The initial PRECIS tool3 had similar domains and scales from 1 to 5. Koppenaal et. al10 devised an adaptation of the assessment, called the Pragmascope which was more user-friendly to use for systematic reviews. They found that pragmatic reviews scored higher in all domains, but scored lower in the primary analysis domain.
This difference in primary analysis domains can be due to the way in which most pragmatic trials analyse data. 프라그마틱 무료 슬롯버프 don't. The overall score for pragmatic systematic reviews was lower when the domains of organization, flexible delivery, and following-up were combined.

It is important to remember that a pragmatic study should not necessarily mean a low-quality study. In fact, there is increasing numbers of clinical trials that use the word 'pragmatic,' either in their abstract or title (as defined by MEDLINE, but that is neither sensitive nor precise). These terms could indicate that there is a greater awareness of pragmatism within abstracts and titles, however it isn't clear whether this is evident in content.
Conclusions
In recent years, pragmatic trials have been becoming more popular in research as the value of real world evidence is increasingly recognized. They are randomized clinical trials that compare real-world care alternatives rather than experimental treatments under development, they have patient populations which are more closely resembling the ones who are treated in routine medical care, they utilize comparators which exist in routine practice (e.g., existing medications), and they depend on participants' self-reports of outcomes.
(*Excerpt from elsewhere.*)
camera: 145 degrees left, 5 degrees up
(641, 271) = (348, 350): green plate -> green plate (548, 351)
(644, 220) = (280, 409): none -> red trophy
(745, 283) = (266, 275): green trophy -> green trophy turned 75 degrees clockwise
This method can help overcome the limitations of observational studies, such as the biases that arise from relying on volunteers and limited availability and coding variability in national registries.
Other advantages of pragmatic trials are the ability to utilize existing data sources, and a higher likelihood of detecting meaningful changes than traditional trials. However, these tests could be prone to limitations that undermine their validity and generalizability. Participation rates in some trials could be lower than anticipated because of the healthy-volunteering effect, financial incentives, or competition from other research studies. Many pragmatic trials are also restricted by the need to enroll participants on time. In addition, some pragmatic trials don't have controls to ensure that the observed differences are not due to biases in trial conduct.
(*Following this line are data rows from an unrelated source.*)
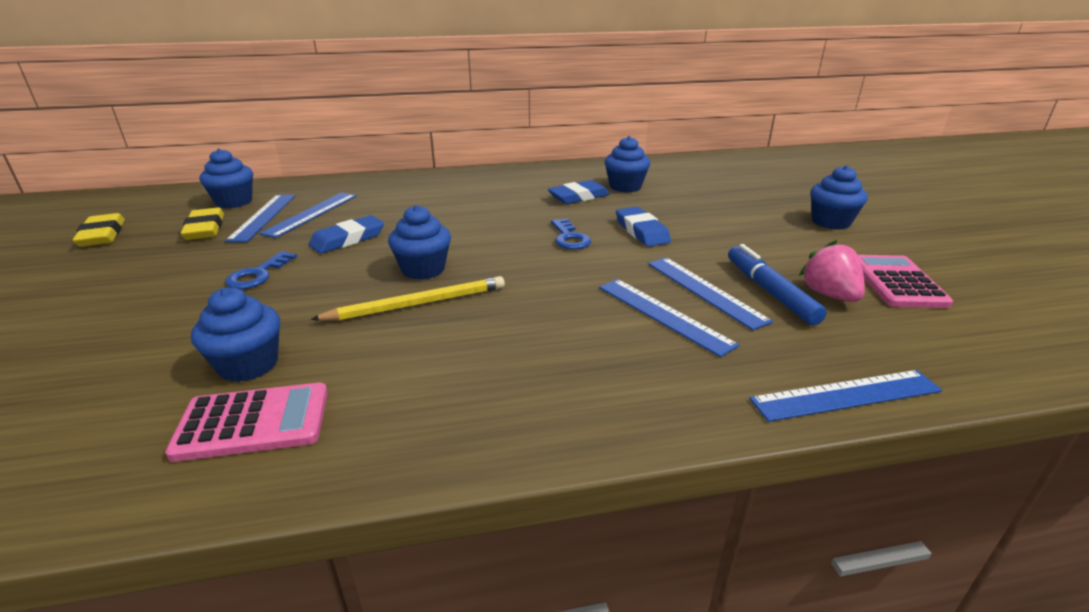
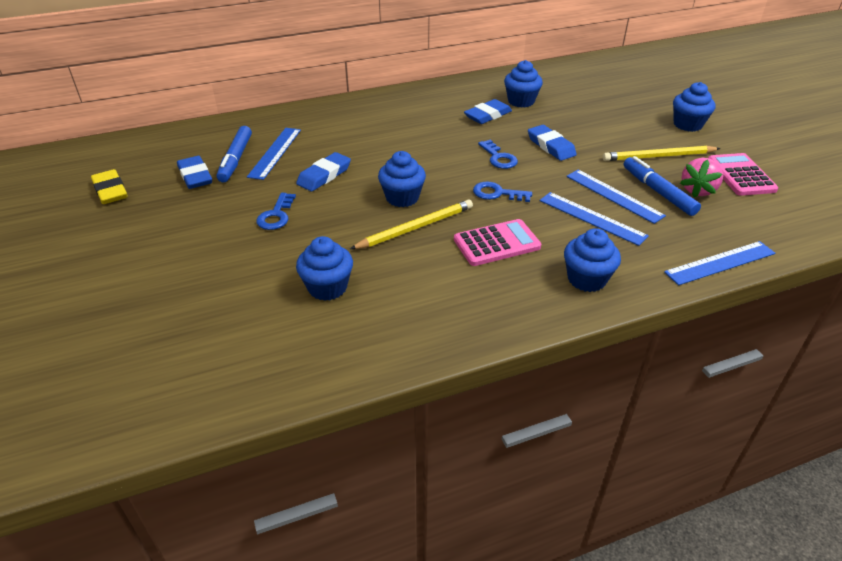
camera: 10 degrees left, 10 degrees up
(205, 229) = (195, 176): yellow eraser -> blue eraser
(234, 202) = (197, 146): blue cupcake -> blue cupcake (586, 279)
(253, 422) = (362, 325): pink calculator -> pink calculator (497, 243)
(263, 217) = (235, 159): blue ruler -> blue marker
(547, 275) = (497, 193): none -> blue key
(782, 252) = (658, 156): none -> yellow pencil
(829, 295) = (697, 190): pink strawberry -> pink strawberry turned 120 degrees counterclockwise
The authors of the Pragmatic Free Trial Meta identified RCTs published from 2022 to 2022 that self-described as pragmatism. The PRECIS-2 tool was used to determine pragmatism. It covers areas such as eligibility criteria, recruitment flexibility, adherence to intervention, and follow-up. They found 14 trials scored highly pragmatic or pragmatic (i.e. scoring 5 or more) in at least one of these domains.
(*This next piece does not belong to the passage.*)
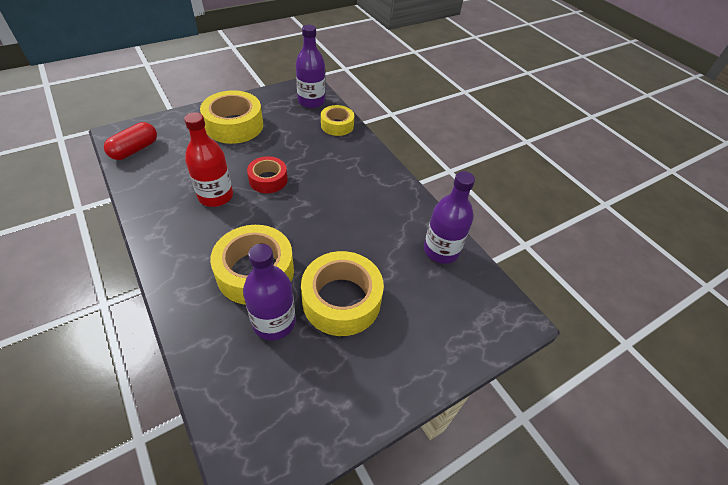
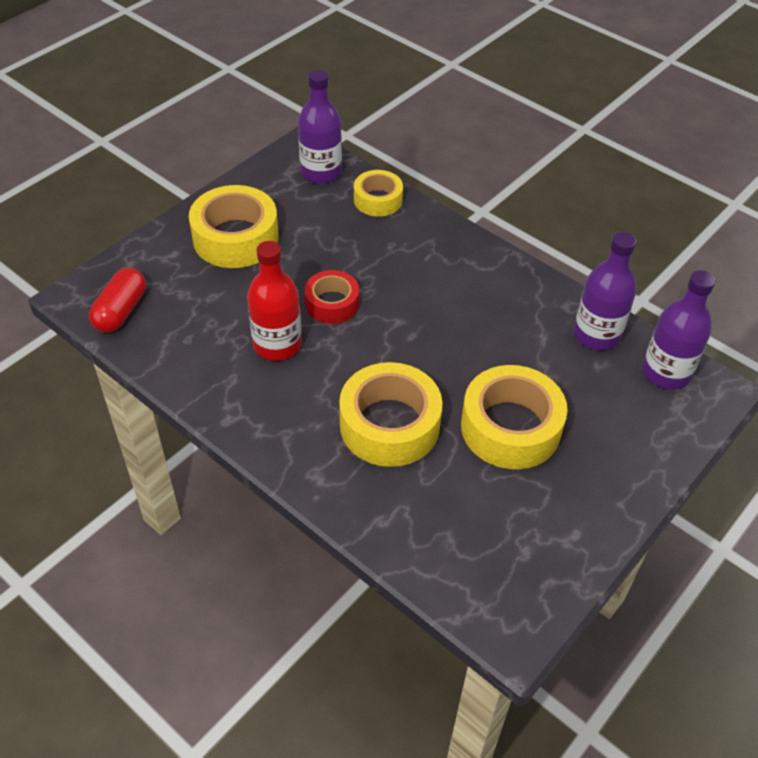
camera: 15 degrees left, 0 degrees up
(274, 322) = (447, 475): purple bottle -> purple bottle (666, 373)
Trials with a high pragmatism rating tend to have more expansive eligibility criteria than traditional RCTs, which include very specific criteria that are not likely to be present in clinical practice, and they comprise patients from a wide range of hospitals. According to the authors, may make pragmatic trials more useful and useful in the daily clinical. However they do not guarantee that a trial is free of bias. The pragmatism principle is not a fixed attribute and a test that doesn't have all the characteristics of an explanation study could still yield valid and useful outcomes.